» **Collected data**:

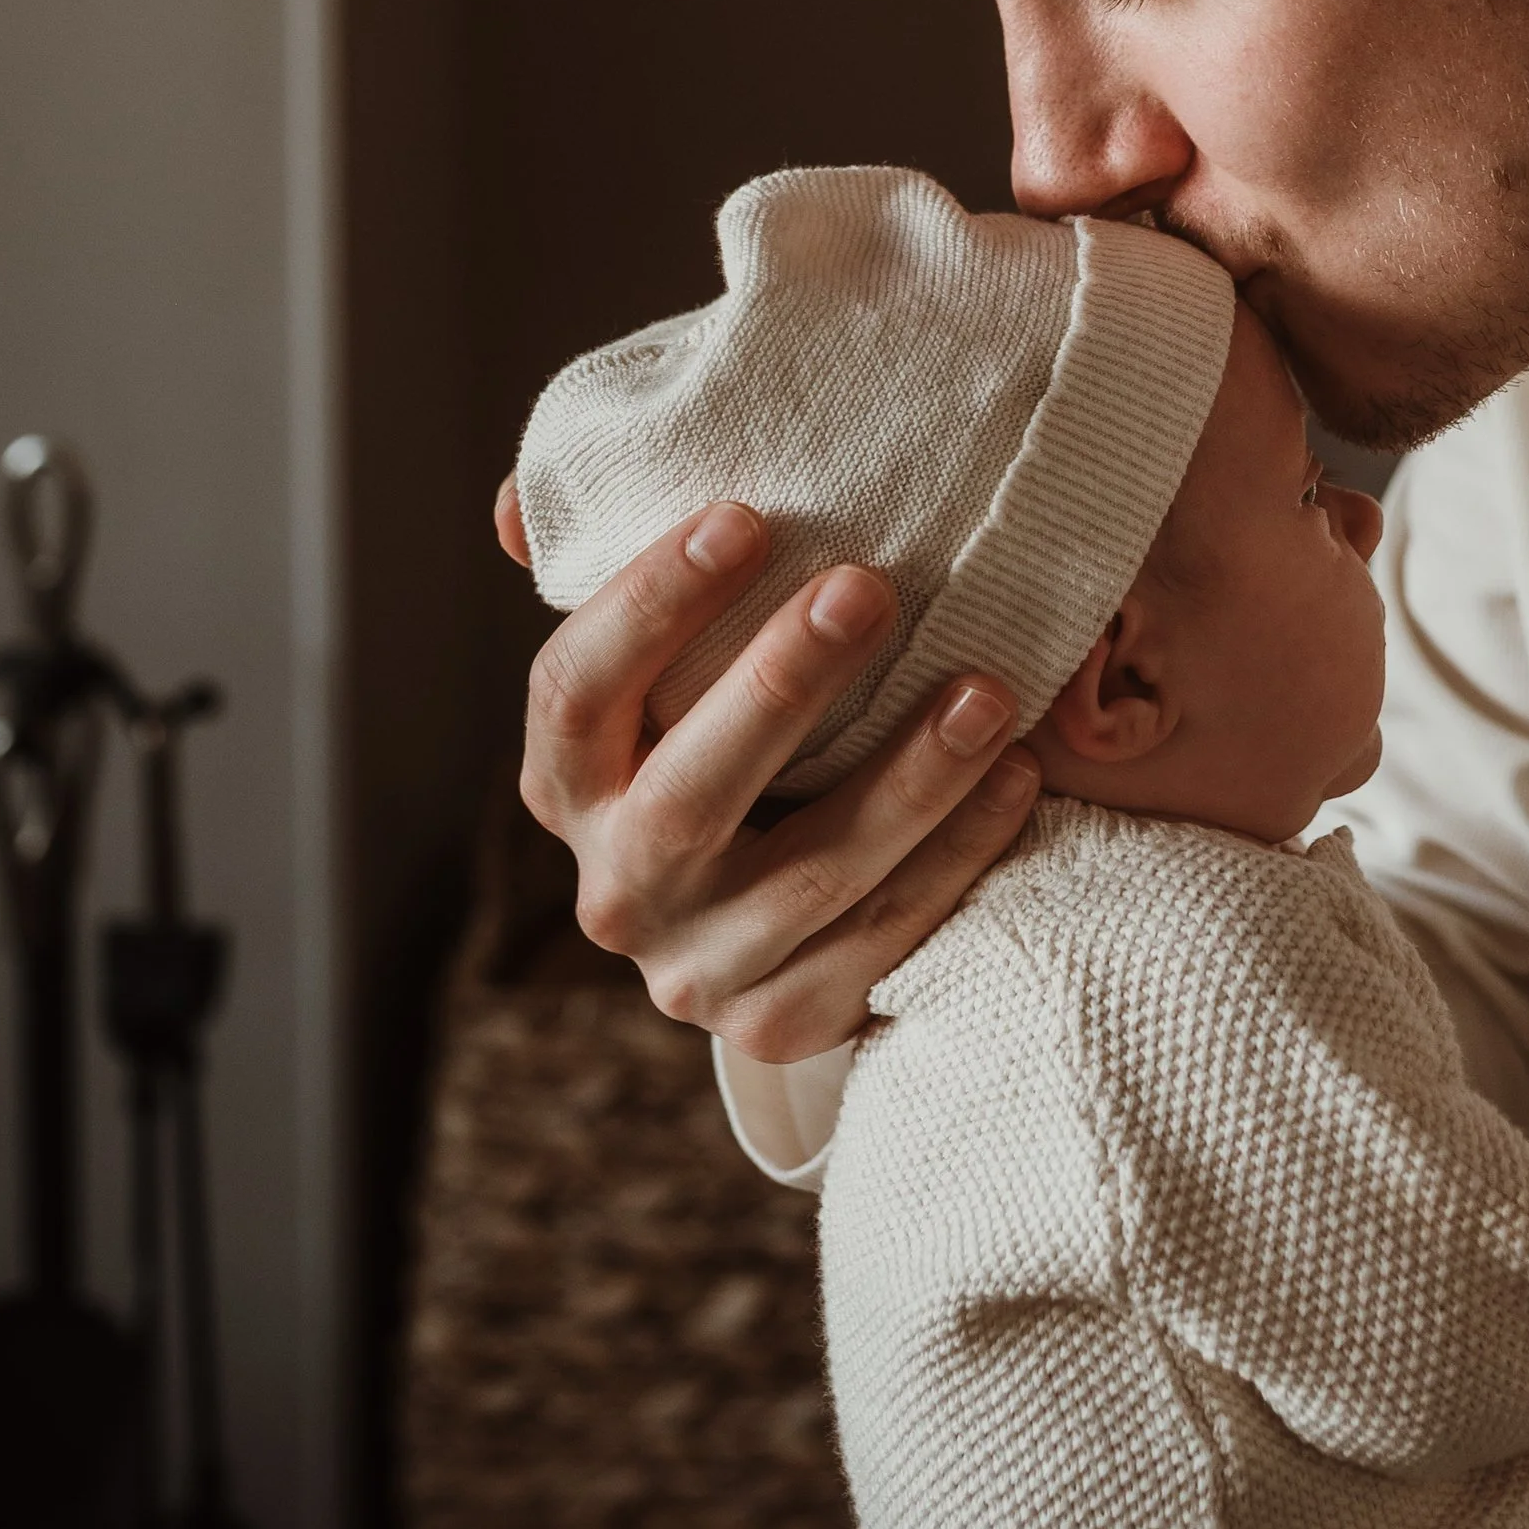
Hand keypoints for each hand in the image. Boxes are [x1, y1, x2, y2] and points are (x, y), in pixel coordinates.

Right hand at [499, 477, 1040, 1060]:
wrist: (770, 934)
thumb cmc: (727, 745)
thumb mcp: (666, 681)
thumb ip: (619, 587)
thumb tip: (515, 507)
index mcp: (566, 788)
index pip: (575, 693)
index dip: (649, 605)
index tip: (743, 517)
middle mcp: (617, 889)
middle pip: (688, 793)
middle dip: (781, 683)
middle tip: (868, 588)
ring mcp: (698, 970)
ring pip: (811, 874)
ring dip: (910, 778)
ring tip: (990, 691)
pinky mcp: (785, 1020)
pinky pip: (883, 937)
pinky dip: (957, 854)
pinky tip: (1013, 778)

» **Work to be completed**:
Word for word and without pictures, please write out only the lines from the start of the entries through the line containing "middle pip: (688, 793)", both included.

» **Solution to the problem**:
Hand keypoints for each hand in the image. Boxes are [x1, y1, x2, y2] and points are (x, y), in pixel coordinates.

Right hand at [499, 477, 1040, 1060]:
wrist: (770, 934)
thumb cmc: (727, 745)
thumb mcp: (666, 681)
thumb ip: (619, 587)
thumb tip: (515, 507)
index mcp: (566, 788)
index pip: (575, 693)
index dip: (649, 605)
index tip: (743, 517)
middle mcp: (617, 889)
middle pip: (688, 793)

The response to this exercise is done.